(RECORDS FOR PROCESSING begins)
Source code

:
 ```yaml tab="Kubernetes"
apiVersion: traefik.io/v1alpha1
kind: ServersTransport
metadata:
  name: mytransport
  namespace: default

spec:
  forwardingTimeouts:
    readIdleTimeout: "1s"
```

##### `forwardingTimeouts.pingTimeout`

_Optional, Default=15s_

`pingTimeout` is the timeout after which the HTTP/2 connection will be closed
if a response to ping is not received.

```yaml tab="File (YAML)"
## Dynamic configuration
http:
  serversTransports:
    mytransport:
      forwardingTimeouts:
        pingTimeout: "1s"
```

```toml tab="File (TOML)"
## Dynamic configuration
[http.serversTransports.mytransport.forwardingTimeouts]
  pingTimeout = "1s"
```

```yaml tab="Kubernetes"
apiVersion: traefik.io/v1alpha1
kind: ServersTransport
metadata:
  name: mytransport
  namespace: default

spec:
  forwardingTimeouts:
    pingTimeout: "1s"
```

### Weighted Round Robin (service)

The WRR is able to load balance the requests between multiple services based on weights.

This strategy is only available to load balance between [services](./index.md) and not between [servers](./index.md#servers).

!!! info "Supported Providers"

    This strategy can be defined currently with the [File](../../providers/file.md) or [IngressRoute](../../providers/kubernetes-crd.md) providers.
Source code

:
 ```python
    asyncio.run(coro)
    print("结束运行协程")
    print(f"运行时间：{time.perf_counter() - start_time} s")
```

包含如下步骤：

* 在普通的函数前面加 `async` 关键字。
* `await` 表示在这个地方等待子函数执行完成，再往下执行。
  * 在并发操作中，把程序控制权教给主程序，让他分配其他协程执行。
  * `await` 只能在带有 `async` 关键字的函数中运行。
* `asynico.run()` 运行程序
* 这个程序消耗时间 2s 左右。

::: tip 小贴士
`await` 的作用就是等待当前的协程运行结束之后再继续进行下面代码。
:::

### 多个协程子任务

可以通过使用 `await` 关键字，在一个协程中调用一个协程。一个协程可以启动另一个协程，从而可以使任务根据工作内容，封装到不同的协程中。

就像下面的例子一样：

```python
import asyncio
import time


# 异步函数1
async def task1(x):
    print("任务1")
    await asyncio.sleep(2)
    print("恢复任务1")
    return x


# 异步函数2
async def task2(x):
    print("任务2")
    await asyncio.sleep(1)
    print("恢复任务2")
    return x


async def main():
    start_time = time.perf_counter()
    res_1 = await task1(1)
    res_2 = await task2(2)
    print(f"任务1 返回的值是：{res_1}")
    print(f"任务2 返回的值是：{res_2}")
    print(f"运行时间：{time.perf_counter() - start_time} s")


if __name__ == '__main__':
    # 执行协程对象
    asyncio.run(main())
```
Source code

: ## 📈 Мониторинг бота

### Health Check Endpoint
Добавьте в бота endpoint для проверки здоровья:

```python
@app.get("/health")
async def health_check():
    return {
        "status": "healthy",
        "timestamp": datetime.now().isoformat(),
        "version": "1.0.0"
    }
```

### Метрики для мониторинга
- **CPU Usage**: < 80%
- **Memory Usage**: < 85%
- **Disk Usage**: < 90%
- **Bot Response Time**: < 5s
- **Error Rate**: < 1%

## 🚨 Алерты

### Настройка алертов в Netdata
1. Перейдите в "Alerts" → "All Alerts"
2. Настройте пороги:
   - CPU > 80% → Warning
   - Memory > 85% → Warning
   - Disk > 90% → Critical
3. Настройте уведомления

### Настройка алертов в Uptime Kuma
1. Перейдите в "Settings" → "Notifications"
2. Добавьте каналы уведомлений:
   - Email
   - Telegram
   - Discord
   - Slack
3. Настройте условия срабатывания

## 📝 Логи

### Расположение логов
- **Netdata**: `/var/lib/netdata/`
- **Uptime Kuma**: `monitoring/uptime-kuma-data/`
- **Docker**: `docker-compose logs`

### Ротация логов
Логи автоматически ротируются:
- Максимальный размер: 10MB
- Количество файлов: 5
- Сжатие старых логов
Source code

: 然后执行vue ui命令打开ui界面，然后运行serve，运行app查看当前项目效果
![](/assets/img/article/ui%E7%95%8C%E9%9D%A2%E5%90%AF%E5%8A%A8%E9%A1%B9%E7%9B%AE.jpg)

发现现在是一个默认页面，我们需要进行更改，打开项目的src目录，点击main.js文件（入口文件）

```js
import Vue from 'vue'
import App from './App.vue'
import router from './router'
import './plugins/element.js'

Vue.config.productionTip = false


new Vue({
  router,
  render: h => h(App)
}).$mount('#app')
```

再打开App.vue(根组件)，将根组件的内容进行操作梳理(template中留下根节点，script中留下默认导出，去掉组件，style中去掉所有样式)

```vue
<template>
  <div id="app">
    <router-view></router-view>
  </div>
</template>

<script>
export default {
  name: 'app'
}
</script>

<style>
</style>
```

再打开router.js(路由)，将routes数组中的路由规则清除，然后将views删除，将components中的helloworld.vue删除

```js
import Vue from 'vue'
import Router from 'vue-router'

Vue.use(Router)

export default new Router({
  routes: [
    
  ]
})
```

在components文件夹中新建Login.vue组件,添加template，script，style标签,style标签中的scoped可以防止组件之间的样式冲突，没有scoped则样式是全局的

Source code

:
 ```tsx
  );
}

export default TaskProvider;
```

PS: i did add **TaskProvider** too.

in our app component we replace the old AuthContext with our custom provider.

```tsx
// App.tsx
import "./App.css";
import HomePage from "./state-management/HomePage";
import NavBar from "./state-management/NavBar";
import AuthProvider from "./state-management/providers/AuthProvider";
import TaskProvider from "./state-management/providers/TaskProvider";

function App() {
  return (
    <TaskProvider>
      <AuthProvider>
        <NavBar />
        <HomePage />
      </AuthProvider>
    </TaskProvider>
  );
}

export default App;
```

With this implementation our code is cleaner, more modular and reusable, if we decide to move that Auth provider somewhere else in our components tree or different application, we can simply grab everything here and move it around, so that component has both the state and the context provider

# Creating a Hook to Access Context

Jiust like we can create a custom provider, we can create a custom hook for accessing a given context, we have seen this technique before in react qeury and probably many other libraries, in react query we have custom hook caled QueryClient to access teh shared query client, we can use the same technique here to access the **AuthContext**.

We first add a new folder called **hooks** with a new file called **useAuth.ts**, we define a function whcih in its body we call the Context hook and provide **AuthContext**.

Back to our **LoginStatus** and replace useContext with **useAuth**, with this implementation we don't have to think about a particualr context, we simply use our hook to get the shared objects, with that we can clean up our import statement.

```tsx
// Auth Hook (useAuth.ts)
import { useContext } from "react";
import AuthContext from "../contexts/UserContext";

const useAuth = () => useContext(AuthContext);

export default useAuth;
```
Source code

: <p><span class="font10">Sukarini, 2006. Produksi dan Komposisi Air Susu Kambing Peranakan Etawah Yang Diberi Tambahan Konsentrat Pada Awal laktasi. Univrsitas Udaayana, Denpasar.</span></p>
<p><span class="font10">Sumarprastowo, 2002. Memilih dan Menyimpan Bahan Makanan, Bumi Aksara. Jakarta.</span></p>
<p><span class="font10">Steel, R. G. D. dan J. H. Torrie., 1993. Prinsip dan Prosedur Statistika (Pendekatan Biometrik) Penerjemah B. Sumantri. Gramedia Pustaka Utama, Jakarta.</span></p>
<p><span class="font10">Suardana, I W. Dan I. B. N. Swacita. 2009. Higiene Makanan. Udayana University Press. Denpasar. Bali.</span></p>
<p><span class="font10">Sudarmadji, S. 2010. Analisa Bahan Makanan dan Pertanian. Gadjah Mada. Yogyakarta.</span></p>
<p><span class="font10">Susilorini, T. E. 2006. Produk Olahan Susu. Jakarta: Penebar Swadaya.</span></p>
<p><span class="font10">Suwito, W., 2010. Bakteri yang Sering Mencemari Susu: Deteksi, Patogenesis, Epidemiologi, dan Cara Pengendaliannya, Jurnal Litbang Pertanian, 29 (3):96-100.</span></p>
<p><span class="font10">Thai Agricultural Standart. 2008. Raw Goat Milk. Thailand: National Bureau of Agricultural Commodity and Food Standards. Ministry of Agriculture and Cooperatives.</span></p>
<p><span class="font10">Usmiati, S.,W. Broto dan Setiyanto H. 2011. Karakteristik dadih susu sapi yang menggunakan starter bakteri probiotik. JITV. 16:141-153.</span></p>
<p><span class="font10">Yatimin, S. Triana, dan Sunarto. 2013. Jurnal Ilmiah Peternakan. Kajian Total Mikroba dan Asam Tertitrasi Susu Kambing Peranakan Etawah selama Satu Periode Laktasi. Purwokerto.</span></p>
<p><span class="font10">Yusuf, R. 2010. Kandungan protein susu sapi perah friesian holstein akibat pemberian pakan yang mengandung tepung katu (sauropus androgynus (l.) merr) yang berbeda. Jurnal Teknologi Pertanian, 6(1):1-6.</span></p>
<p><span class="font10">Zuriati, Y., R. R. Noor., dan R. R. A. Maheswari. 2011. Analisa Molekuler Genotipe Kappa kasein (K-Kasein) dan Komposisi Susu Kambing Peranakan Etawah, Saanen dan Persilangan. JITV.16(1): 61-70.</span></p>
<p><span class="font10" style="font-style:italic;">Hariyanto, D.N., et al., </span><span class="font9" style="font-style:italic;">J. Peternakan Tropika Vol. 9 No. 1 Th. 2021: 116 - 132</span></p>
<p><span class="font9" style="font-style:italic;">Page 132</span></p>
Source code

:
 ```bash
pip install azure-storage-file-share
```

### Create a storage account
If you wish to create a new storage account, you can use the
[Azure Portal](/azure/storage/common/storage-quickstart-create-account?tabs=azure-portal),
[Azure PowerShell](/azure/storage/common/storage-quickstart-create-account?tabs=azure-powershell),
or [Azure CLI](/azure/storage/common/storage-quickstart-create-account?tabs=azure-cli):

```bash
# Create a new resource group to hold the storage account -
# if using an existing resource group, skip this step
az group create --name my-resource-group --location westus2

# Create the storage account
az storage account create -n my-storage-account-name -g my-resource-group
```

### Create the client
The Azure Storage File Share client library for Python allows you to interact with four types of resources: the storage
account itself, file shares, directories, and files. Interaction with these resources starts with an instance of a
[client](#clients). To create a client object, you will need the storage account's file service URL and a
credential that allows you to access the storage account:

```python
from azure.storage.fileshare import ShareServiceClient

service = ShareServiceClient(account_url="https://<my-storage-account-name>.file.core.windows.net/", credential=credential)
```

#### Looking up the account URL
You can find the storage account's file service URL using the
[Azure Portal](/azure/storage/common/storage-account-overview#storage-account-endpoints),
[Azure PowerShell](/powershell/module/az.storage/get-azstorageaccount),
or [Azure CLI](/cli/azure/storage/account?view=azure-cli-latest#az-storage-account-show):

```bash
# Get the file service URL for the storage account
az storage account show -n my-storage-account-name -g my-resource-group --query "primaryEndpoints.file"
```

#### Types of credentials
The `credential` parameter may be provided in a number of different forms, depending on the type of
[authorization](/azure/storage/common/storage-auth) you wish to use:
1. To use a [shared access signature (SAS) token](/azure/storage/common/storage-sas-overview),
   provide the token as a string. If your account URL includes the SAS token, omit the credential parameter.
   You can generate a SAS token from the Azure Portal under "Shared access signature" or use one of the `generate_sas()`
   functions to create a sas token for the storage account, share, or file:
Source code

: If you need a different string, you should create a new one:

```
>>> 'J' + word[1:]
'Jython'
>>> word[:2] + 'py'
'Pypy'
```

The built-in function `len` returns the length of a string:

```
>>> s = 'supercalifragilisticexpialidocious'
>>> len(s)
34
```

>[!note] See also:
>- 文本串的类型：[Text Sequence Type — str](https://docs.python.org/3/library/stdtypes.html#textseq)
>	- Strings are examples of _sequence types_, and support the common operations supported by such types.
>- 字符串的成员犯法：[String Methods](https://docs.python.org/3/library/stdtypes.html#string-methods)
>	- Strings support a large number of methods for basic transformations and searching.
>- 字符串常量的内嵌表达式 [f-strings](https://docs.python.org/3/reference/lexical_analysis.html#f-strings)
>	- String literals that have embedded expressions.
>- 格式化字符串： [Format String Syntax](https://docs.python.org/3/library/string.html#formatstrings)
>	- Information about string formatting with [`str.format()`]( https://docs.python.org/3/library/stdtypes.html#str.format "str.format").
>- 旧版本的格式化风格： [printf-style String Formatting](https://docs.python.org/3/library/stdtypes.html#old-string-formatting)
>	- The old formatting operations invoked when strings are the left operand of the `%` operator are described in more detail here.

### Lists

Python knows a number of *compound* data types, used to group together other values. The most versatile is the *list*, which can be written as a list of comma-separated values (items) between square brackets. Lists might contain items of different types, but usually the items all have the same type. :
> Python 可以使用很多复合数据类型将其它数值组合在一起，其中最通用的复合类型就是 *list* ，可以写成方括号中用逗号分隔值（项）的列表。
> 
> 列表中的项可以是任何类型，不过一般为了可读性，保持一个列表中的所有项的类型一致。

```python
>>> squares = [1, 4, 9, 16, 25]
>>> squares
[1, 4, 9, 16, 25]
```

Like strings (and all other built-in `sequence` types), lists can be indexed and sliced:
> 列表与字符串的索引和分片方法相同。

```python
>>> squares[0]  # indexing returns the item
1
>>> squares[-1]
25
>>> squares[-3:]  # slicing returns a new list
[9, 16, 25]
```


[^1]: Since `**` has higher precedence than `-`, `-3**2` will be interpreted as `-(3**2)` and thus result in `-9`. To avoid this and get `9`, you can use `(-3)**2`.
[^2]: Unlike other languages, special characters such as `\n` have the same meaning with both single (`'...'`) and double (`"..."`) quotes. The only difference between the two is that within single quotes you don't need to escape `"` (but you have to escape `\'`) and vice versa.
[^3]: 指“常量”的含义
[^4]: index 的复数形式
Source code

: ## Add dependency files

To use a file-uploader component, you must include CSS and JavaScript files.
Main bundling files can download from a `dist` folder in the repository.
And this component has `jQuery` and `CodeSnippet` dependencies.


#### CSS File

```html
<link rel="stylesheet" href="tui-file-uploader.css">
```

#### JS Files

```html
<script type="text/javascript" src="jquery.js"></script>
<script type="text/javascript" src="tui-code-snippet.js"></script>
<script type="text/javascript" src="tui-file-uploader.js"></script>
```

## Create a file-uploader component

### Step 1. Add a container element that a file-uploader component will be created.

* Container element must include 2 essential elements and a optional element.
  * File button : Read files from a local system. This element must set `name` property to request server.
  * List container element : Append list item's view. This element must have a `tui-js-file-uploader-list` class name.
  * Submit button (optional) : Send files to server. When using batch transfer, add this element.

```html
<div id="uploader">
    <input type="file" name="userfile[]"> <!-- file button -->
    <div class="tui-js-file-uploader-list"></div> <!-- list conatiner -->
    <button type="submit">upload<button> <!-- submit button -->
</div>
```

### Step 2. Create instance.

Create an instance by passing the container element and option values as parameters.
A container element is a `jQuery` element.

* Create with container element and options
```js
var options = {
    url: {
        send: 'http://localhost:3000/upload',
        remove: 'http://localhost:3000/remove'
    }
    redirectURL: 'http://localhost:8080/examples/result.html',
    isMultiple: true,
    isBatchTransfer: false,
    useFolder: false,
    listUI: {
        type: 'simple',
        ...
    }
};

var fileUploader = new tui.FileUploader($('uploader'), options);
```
(RECORDS FOR PROCESSING ends)
Each line in the data that holds the string "overview" should be found and copied.

[Azure Portal](/azure/storage/common/storage-account-overview#storage-account-endpoints),
1. To use a [shared access signature (SAS) token](/azure/storage/common/storage-sas-overview),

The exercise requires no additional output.